In secondo luogo, possiamo escludere, in forza del richiamo all’art. 1455 c.c., che il risarcimento del danno da vacanza rovinata possa essere riconosciuto nel caso in cui l’inadempimento sia di scarsa importanza o legato ad elementi futili.
La giurisprudenza in tema di danno da vacanza rovinata si è ormai fatta amplissima.
Per non dilungarci qui eccessivamente, possiamo ricordare che il danno da vacanza rovinata è ormai pacificamente ritenuto uno dei danni “non patrimoniali” risarcibili, ai sensi dell’art. 2059 del codice civile.
Cosa significa? Significa che il danno da vacanza rovinata è risarcibile come “danno morale”, ovvero come danno che non ha provocato una perdita economica in sé, ma un patimento, uno stress psicofisico o, meglio, come dice lo stesso codice del turismo, come un danno collegato al tempo di vacanza inutilmente trascorso ed all’irripetibilità dell’occasione perduta.

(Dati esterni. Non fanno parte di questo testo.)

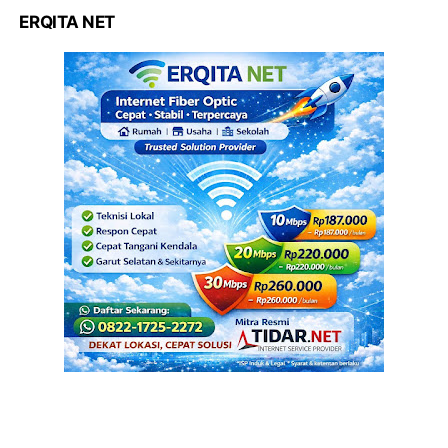
ERQITA NET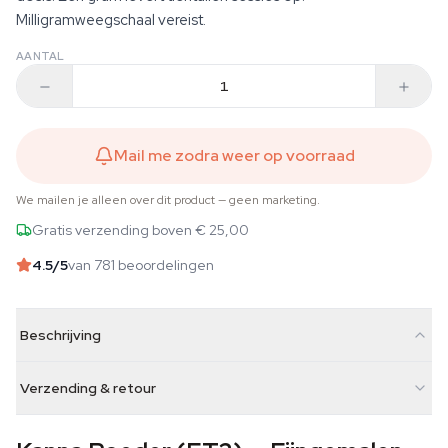
Milligramweegschaal vereist.
AANTAL
Mail me zodra weer op voorraad
We mailen je alleen over dit product — geen marketing.
Gratis verzending boven € 25,00
4.5
/5
van 781 beoordelingen
Beschrijving
Verzending & retour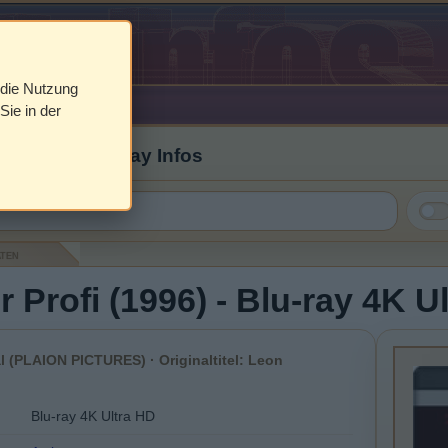
 die Nutzung
Sie in der
 Cover & Blu-ray Infos
aten
r Profi (1996) - Blu-ray 4K U
l (PLAION PICTURES) · Originaltitel: Leon
Blu-ray 4K Ultra HD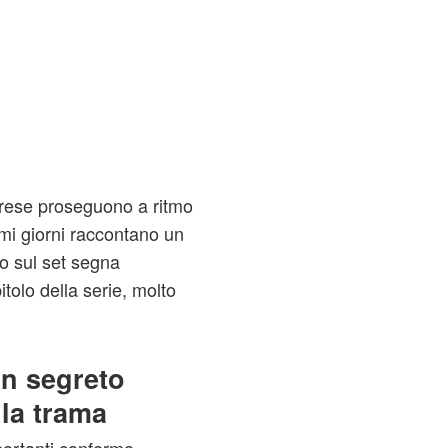
iprese proseguono a ritmo
imi giorni raccontano un
ro sul set segna
itolo della serie, molto
un segreto
la trama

Ogni caso, quindi, andrà valutato a sé, tenendo sempre in considerazione che sarà onere del viaggiatore dimostrare che l’inadempimento del tour operator (camera sporca, bagagli smarriti, servizi non fruiti, pasti immangiabili) è stato tale da poter essere definito “di non scarsa importanza” e di grave pregiudizio per il sereno godimento della vacanza.